Part of the problem for the developed world is that much of its economy is now in the services sector. It is much harder to get increases in productivity in dry cleaners, restaurants, and hairdressers than it is in manufacturing or in agriculture. While there is continual growth and improving productivity in the services sector, that sector alone cannot deliver significant increases in the overall productivity rate.

And now back to population and employment, our main focus.

So Whom Can You Depend On?

To varying degrees, the nations of the developed world are getting older. This is happening for two basic reasons:

  1. Improved nutrition and healthcare enable people to live longer.
  2. Fertility rates are falling toward replacement rate or even lower.

No trend persists forever, but the older-world trend is likely to continue unless something happens to reduce average lifespans and/or produce more babies.

Developed-world aging produces all kinds of economic consequences, in particular for the labor market.

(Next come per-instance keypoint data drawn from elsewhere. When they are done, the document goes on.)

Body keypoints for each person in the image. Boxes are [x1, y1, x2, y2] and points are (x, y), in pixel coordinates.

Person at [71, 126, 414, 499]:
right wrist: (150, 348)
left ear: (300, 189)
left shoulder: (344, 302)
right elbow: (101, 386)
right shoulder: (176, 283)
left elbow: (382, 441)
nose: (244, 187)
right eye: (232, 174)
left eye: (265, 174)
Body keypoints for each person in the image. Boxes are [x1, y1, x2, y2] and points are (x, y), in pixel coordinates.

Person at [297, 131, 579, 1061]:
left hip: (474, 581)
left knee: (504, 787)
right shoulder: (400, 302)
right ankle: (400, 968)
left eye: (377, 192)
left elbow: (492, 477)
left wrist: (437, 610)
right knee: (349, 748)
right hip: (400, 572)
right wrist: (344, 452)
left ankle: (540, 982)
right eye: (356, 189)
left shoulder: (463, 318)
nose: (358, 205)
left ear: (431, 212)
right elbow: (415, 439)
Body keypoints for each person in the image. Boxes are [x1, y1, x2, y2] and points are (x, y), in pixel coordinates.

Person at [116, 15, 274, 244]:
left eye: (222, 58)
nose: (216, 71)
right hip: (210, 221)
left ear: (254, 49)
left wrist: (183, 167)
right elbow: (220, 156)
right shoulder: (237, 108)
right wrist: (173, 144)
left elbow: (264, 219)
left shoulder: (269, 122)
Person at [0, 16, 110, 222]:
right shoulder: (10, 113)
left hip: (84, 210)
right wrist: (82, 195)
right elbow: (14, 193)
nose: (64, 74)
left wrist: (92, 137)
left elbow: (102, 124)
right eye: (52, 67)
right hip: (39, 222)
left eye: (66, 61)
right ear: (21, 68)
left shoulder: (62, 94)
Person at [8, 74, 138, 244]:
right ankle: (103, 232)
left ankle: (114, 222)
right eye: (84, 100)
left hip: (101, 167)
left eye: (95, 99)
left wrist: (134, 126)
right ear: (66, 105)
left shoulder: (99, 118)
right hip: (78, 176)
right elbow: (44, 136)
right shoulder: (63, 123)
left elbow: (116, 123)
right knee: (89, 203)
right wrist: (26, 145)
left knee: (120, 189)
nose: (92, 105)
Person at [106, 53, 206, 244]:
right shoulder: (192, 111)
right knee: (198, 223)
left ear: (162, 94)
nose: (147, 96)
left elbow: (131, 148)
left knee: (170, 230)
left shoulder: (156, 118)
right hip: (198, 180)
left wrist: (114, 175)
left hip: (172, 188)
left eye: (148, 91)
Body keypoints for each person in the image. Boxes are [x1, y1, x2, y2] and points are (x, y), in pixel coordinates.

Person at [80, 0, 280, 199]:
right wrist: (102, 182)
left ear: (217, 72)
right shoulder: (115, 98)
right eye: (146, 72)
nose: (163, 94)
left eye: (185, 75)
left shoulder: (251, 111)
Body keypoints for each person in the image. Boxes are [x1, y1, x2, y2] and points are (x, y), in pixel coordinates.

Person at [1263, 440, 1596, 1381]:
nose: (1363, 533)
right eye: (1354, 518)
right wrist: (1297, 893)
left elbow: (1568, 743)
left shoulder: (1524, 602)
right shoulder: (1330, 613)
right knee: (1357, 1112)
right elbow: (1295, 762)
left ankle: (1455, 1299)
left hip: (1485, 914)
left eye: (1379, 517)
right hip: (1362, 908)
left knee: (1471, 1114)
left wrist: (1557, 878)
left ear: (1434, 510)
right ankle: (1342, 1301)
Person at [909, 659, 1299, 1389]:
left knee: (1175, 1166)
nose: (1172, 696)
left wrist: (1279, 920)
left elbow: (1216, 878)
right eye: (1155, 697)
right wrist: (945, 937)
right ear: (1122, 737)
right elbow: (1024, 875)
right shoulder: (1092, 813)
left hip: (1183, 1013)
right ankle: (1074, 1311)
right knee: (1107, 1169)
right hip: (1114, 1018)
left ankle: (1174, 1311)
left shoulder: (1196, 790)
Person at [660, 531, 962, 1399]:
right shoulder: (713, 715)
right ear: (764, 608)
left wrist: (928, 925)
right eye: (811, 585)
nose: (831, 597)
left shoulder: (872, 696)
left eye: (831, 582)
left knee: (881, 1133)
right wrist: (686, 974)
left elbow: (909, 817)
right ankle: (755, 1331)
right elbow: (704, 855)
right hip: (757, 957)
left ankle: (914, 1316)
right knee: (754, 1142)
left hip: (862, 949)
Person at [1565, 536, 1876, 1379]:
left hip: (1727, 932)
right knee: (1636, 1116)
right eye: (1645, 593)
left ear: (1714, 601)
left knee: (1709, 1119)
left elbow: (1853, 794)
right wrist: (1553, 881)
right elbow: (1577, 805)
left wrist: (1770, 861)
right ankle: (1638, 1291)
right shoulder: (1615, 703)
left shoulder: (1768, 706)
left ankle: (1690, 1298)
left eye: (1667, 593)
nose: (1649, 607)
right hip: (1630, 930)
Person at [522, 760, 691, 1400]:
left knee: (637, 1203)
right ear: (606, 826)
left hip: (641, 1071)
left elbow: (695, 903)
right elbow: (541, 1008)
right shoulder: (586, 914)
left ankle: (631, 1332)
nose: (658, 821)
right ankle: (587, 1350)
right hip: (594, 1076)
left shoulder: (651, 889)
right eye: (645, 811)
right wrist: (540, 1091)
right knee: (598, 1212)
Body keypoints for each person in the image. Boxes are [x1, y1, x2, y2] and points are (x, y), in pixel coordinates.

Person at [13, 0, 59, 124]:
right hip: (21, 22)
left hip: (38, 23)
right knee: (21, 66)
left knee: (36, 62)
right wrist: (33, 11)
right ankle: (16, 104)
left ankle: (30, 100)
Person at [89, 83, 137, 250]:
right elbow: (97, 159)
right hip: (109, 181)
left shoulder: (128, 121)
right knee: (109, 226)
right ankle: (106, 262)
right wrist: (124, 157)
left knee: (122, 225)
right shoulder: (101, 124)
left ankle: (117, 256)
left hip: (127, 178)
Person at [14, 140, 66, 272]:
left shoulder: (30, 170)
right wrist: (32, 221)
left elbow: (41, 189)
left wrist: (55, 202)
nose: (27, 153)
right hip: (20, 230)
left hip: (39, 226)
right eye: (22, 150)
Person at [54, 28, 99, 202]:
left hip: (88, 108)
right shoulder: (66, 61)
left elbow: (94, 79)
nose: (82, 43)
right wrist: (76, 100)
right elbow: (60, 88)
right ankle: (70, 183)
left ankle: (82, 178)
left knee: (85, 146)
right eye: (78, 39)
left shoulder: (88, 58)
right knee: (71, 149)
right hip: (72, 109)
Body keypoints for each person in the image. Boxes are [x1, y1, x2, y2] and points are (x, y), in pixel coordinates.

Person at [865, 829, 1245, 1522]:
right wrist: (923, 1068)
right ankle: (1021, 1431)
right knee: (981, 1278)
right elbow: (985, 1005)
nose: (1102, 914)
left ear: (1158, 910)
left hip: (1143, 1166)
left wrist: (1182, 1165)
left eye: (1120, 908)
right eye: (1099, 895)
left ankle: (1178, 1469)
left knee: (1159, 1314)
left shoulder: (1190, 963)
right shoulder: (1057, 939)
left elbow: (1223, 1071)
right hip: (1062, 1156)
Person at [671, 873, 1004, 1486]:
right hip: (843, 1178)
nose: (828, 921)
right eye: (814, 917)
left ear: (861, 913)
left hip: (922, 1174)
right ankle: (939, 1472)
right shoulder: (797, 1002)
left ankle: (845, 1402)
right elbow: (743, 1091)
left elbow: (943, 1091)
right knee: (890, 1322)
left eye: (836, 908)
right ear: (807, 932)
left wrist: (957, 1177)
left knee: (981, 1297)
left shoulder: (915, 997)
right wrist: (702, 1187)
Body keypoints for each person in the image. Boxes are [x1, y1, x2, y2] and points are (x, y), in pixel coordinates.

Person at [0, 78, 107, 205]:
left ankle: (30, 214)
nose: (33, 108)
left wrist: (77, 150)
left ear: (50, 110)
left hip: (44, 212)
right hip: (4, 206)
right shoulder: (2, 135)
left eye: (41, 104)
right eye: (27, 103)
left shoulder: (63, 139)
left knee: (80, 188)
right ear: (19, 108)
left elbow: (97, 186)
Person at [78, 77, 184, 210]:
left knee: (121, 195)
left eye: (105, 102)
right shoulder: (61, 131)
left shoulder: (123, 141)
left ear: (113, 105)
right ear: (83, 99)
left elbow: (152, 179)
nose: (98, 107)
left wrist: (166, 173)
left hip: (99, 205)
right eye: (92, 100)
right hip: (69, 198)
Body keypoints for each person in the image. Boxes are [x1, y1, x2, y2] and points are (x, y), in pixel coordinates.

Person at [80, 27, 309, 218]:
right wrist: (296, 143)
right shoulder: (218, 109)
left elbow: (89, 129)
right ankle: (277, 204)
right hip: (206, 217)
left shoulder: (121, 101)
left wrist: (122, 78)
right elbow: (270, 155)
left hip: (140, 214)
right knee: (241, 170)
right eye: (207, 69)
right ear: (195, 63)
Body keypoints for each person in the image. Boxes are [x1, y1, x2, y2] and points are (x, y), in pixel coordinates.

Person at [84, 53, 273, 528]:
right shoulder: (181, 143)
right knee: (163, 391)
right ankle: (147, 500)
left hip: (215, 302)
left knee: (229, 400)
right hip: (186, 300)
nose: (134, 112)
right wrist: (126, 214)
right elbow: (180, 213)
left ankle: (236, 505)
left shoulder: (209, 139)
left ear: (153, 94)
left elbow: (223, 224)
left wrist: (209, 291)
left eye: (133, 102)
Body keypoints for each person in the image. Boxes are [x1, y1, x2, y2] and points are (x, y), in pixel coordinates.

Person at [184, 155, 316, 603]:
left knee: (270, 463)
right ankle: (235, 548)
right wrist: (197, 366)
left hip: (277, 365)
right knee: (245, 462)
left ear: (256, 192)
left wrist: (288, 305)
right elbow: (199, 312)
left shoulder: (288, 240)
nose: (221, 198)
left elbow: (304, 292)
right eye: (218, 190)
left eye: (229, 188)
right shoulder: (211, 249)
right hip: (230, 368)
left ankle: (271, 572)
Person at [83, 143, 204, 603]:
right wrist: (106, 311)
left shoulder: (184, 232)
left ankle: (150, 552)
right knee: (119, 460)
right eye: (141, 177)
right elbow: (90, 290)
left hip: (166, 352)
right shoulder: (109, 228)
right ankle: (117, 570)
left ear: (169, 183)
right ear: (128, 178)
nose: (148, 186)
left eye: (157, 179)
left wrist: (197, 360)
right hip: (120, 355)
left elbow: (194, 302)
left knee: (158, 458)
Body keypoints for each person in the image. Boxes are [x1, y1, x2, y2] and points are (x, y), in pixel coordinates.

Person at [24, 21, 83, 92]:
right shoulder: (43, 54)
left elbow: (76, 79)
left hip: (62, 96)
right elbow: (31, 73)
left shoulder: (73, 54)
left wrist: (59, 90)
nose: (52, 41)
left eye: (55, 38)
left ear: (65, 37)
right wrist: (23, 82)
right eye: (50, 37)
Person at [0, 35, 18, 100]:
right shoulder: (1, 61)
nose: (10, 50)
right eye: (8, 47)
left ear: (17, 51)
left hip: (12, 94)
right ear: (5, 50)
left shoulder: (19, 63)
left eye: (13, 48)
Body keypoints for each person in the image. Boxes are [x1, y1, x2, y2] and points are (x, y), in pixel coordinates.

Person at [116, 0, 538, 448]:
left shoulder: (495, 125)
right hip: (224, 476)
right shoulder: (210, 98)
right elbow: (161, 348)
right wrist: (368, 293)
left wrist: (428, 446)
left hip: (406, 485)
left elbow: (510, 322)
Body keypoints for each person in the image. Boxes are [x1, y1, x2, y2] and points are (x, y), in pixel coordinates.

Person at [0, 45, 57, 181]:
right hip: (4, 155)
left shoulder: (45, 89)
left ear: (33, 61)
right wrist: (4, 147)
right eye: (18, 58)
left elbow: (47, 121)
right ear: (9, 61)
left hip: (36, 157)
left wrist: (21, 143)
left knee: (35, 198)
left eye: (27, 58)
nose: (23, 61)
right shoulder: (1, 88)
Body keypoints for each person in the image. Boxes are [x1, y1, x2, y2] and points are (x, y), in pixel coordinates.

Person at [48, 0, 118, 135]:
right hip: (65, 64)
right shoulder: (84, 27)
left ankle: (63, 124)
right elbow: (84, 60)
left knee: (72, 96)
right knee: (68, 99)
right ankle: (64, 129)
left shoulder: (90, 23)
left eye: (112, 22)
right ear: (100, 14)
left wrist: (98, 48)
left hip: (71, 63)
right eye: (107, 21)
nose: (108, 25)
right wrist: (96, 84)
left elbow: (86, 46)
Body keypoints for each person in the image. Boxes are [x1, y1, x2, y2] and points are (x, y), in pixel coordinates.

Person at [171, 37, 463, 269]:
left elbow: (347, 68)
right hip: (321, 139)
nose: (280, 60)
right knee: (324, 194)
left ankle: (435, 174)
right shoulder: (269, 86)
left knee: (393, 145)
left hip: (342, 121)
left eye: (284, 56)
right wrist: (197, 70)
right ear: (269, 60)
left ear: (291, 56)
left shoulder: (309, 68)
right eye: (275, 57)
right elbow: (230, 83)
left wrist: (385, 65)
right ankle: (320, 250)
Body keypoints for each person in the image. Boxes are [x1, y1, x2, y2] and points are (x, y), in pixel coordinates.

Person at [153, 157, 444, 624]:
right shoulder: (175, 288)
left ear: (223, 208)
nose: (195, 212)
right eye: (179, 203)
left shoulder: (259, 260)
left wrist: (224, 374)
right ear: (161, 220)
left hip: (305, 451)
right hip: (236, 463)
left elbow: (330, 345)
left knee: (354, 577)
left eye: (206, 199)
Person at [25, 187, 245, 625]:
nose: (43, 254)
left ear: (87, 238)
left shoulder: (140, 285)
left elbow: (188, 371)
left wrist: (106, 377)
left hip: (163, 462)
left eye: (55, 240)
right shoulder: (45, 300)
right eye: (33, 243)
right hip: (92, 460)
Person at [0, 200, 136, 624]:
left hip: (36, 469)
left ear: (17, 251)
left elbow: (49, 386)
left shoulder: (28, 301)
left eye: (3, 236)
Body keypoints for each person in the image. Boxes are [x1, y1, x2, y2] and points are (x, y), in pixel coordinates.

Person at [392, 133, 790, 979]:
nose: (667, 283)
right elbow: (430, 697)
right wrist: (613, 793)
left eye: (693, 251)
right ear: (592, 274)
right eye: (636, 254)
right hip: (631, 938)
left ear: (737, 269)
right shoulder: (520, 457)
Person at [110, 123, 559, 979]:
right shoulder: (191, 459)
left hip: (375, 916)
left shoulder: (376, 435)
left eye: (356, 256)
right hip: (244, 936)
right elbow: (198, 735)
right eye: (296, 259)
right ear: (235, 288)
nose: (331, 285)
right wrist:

The total number of humans in a given place may be relatively constant or even rise, while the number of workers who can actually contribute to that place’s economy falls.

Child labor laws and customs vary. In the United States, the labor force theoretically consists of all those age 16 and over who are either working or actively seeking work. Retirement is fuzzier because people can retire around age 65, but many keep working either voluntarily or out of necessity.

As we saw last week, demographers use a statistic called the “dependency ratio,” which is the ratio of workers to the entire population. The lower the percentage of workers, the bigger each worker’s responsibility becomes for providing support to young and old dependents, either directly or through taxes.

To illustrate, here is a chart from Eurostat on the projections for the EU population from 2014 to 2080.

We see that in 2014, 65.9% of the EU was aged 15–64, or what we might call “prime working age.” The number shrinks steadily to around 56% by 2050 and then levels out. Why does it level out? Basically, because the forecasters assume that birthrates won’t drop much lower and that there is a limit on how long people will live. But in this next chart you can see the steep rise in the percentage of the elderly compared to those of working age, all over the developed world.

The number of children (ages 0–20) changes only slightly in the decades to come. The big change occurs in the top two segments on the previous chart, those aged 65–79 and 80+. Combined, they will grow from 18.5% of the population in 2014 to 28.7% in 2080.

These figures involve assumptions that could change. A top issue for Europe is how many immigrants it will accept and how fecund the immigrants will be compared to the current population.

Presuming, for the sake of argument, that ages 15–65 encompasses most workers, in 2014 the EU had 66% of its population working to support the 34% who were not working because they were either too young or too old. By 2040, less than 25 years from now, the EU is projected to have 58.5% working to support 41.5% who are dependents. About two-thirds of the dependents will be those age 65 and over.

This next chart, from the Pew Research Center (based on UN data), gives us a view on how things will change between now and 2050 in a number of countries around the world. Note that Italy, Germany, and especially Spain will have significant problems with their dependency ratio within 30 years. Only Japan will have a higher dependency ratio than these three. Everyone talks about the aging of Japan, but Spain is not a great deal different; and after Spain’s last recession, so many young people left the country that the statistics are probably worse than what we are seeing in the data.

Can We Have a Little Economic Participation, Please?

Now, you might say that working-age people don’t really support the retirees. This assertion is true to the extent that retirees support themselves from savings. It is not true for retirees whose pensions depend on tax revenue and economic growth.

The number of people aged 15 to 65 doesn’t really equal the number of workers. We measure the number of actual workers by something called the participation rate. And because data for the participation rate is so robust in the United States, I’m going to focus on the US.

In the US, population growth has slowed, and productivity has fallen; that’s why we haven’t been able to boost real GDP growth to the levels seen in previous recoveries. The slow GDP growth we’ve seen in this recovery is precisely due to a much lower annual increase in employment.

What about the potential for future growth? If the “natural” unemployment rate is a little over 4% and the official unemployment rate is sitting at just about 5%, doesn’t that suggest there aren’t many more productive workers who can be added into the GDP growth mix? Actually, that is not the case. It’s really all about the participation rate.